Chris Kay of the Financial Times reports that Indian conglomerate Adani Group has begun to halt flows from a coal-fired plant to Bangladesh over a debt dispute. Kay write:
The Indian conglomerate Adani Group has begun to curb electricity supplies to Bangladesh and threatened to completely shut down power exports as the new government in Dhaka struggles with a backlog of overdue payments.
The infrastructure-focused company owned by billionaire Gautam Adani on Thursday started slashing cross-border electricity flows by as much as half from its 1,600-megawatt capacity Godda coal-fired plant in eastern India, according to data published by Bangladesh’s power grid. […]

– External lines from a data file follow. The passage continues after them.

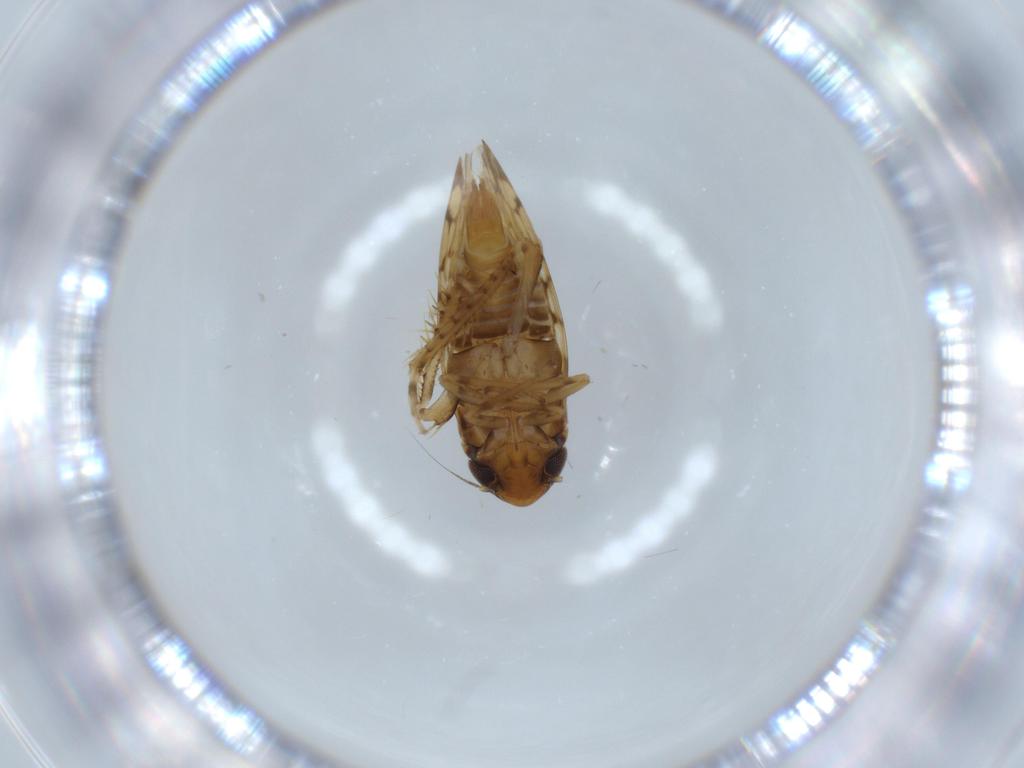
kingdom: Animalia
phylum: Arthropoda
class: Insecta
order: Hemiptera
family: Cicadellidae
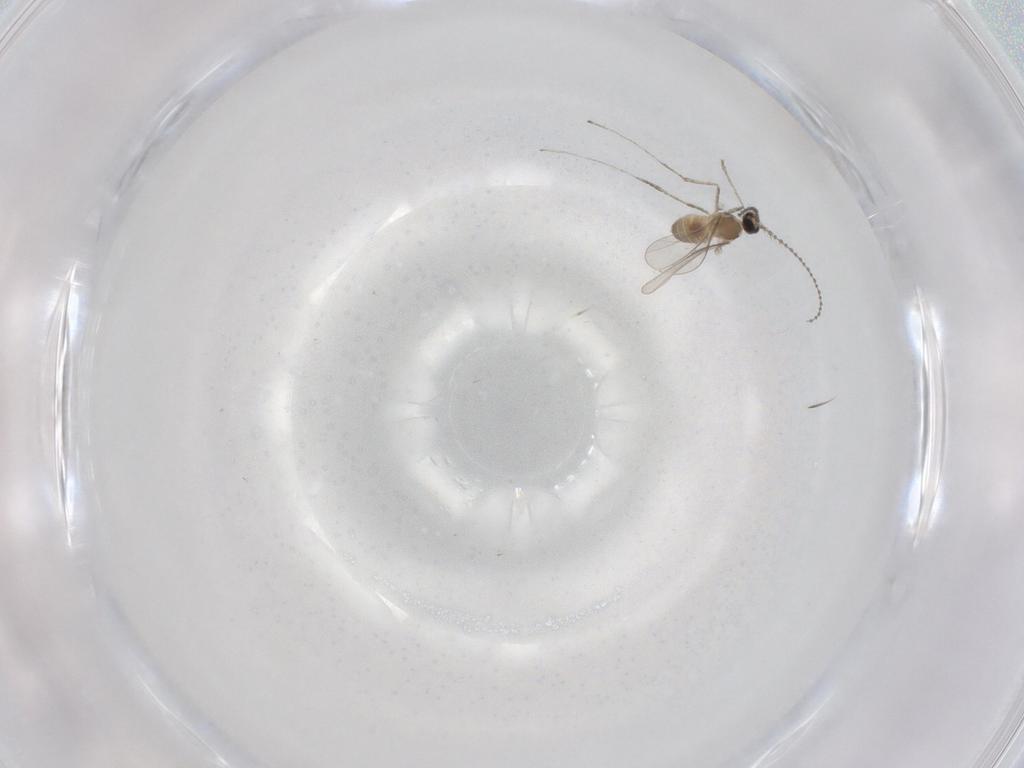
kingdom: Animalia
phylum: Arthropoda
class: Insecta
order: Diptera
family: Cecidomyiidae
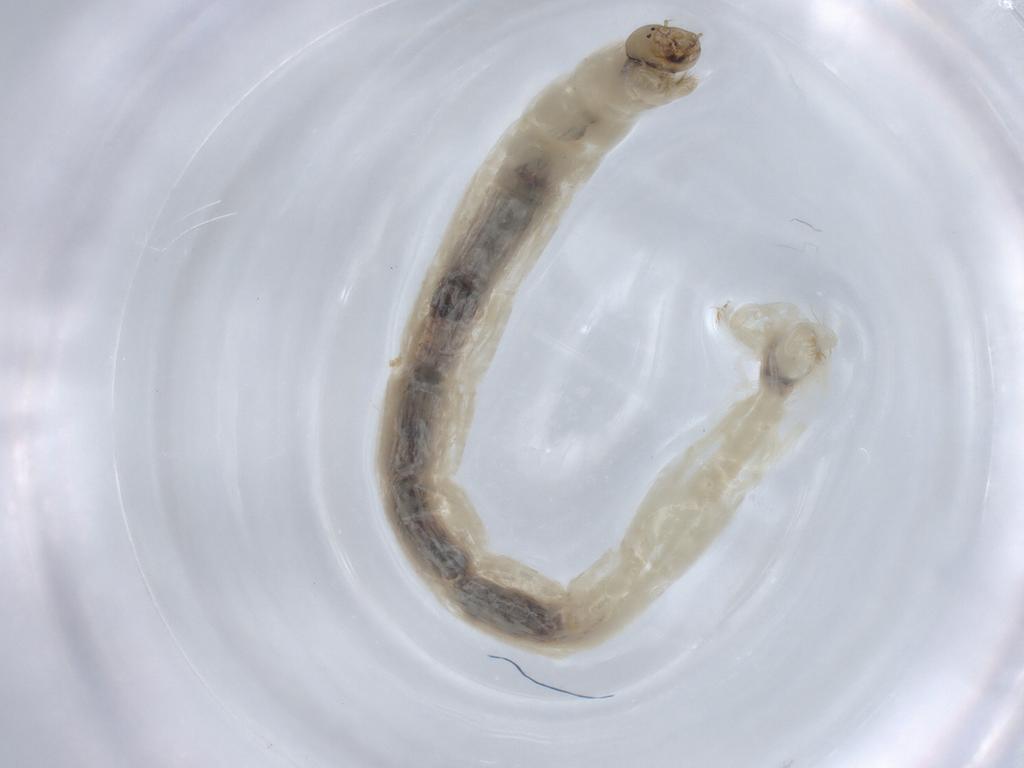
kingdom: Animalia
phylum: Arthropoda
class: Insecta
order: Diptera
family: Chironomidae
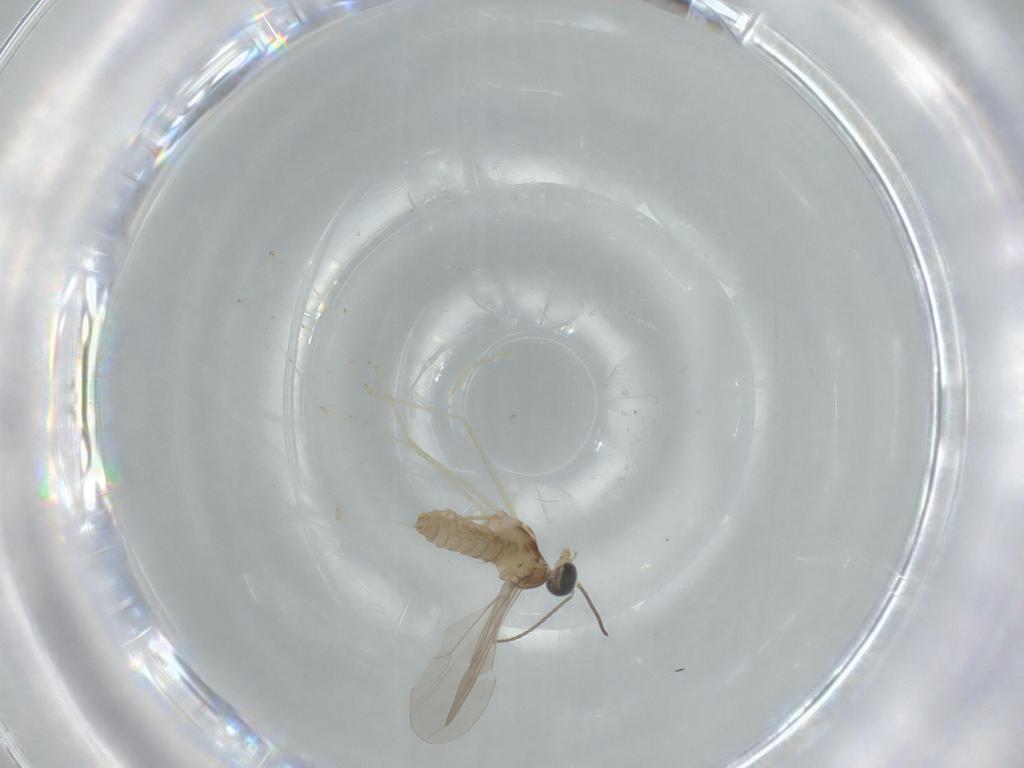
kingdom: Animalia
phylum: Arthropoda
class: Insecta
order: Diptera
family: Cecidomyiidae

Khan said Bangladesh contested the amounts owed to Adani, saying the government had paid the company about $100mn in October, “double of what we’ve been paying in the earlier months”, and had opened a letter of credit for $170mn. He said Bangladesh now owed about $700mn. The amount, however, could rise as Adani continues to supply the country.
The dispute with the influential Indian tycoon, Asia’s second-wealthiest individual, underscores the vulnerabilities of Bangladesh’s economy after the dramatic ousting of authoritarian prime minister Sheikh Hasina by student protesters in August. Hasina fled to India and her current whereabouts are unknown. […]
In a filing last month, the conglomerate’s listed power business said it had been receiving payments from the Bangladesh Power Development Board “on a regular basis” and was “confident of recovering the overdue amount”.